North Texas Tax Consultant Pleads Guilty To $23M COVID-19 Relief Fraud
DALLAS (CBSDFW.COM) – A Libyan national who orchestrated a fraudulent scheme to secure more than $23 million in forgivable Paycheck Protection Program loans pleaded guilty Tuesday, Oct. 19 to a federal financial crime.
Steven Jalloul, a 43-year-old tax consultant from the Dallas area, was first charged via criminal complaint in September 2020 and indicted later that month.
He pleaded guilty to a superseding information charging him with one count of engaging in monetary transactions using property derived from unlawful activity.
“The Paycheck Protection Program was designed to help hardworking businesspeople keep their companies afloat during the pandemic – not to line the pockets of unscrupulous accountants,” said Acting U.S. Attorney Chad Meacham in a statement. “The Justice Department will prosecute anyone who attempts to exploit pandemic-era financial programs.
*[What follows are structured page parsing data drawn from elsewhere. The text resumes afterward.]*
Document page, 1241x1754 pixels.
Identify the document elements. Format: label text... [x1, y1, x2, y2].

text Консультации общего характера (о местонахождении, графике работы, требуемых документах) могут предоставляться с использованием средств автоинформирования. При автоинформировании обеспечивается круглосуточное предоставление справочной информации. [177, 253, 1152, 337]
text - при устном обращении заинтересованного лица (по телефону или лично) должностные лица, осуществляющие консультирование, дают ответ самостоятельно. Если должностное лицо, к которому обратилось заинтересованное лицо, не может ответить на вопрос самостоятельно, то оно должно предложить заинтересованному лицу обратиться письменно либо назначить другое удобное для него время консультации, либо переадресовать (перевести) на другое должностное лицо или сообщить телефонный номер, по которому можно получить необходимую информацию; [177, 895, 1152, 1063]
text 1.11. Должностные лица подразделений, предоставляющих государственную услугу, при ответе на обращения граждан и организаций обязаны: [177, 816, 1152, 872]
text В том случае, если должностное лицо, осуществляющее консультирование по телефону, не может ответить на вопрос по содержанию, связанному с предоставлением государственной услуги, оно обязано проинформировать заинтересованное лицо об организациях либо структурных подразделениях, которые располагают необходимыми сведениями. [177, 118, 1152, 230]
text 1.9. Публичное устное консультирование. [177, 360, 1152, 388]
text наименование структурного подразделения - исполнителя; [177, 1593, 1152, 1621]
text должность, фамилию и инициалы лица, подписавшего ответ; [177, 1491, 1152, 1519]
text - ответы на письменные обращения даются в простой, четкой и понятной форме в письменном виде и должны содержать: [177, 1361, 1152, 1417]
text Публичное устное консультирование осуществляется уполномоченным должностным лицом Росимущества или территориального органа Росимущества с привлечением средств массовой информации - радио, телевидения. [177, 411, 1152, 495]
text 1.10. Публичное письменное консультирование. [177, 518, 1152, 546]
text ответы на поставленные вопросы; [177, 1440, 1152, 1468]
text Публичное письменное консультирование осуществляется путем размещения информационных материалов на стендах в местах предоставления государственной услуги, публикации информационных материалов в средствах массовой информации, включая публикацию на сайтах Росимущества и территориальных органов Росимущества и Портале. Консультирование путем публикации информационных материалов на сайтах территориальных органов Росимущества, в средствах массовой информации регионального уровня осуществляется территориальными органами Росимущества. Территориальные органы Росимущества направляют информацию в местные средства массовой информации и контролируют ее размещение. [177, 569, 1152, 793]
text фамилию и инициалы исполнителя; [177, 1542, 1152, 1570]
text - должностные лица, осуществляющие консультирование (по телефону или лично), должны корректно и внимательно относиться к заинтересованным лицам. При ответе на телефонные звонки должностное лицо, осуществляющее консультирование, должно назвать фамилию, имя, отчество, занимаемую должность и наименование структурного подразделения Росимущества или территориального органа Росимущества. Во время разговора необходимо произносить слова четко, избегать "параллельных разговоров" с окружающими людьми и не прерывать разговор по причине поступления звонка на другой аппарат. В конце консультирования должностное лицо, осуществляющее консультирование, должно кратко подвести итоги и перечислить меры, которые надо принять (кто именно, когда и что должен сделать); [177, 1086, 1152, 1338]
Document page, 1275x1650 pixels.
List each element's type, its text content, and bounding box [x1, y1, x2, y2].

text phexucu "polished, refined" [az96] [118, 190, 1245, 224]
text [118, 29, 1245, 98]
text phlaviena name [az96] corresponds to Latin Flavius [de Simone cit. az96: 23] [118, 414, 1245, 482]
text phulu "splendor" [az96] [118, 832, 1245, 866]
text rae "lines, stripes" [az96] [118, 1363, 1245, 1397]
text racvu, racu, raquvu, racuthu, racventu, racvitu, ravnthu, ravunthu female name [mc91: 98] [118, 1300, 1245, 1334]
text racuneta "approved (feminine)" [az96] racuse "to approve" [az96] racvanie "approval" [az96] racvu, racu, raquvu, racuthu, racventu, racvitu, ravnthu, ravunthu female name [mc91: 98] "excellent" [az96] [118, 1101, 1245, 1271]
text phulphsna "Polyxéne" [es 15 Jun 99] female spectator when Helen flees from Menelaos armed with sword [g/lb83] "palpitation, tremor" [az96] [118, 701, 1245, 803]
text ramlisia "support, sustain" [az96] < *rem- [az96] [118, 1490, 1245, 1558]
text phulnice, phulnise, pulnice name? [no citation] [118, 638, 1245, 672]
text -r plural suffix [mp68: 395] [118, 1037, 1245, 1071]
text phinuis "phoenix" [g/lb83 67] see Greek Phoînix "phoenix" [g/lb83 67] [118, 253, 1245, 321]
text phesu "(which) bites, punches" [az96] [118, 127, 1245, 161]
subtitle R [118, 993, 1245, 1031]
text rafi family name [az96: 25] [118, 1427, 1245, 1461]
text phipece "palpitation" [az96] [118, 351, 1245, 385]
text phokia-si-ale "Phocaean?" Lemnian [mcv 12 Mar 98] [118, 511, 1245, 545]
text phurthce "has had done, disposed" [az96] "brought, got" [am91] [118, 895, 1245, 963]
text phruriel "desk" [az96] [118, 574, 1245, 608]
There are countless businesses ravaged by COVID-19 that deserved this money; Mr. Jalloul did not.”
According to plea papers, Jalloul admitted he defrauded lenders participating in the Paycheck Protection Program — a measure authorized by Congress in the early days of the pandemic to award forgivable loans to small business impacted by COVID-19 — while awaiting sentencing in a separate tax fraud case.
In court documents, he admitted he submitted roughly 170 falsified PPP loan applications to lenders seeking more than $23 million on behalf of more than 160 clients of his tax preparation business, Royalty Tax & Financial Services LLC.
Jalloul admitted he inflated clients’ employee rosters and monthly payroll expenses in order to increase the amount of PPP funds for which their businesses would be eligible, the U.S. Attorney’s Office said in a news release.
He generally charged clients a 2 to 20 percent commission on the PPP loans they received and even listed his ex-wife as Royalty Tax’s authorized representative, without her consent, when seeking an inflated PPP loan for his own business.
In total, 97 false PPP loan applications were ultimately approved, and Jalloul’s clients were awarded more than $12 million in PPP money. T
hose clients paid him at least $972,114 in fees.
Jalloul now faces up to 10 years in federal prison for the PPP fraud.
His sentencing date has not yet been set.
He is already behind bars at FCI-Seagoville, having pleaded guilty to tax fraud in the separate case in January 2020; in that case, he was sentenced to six years in federal prison.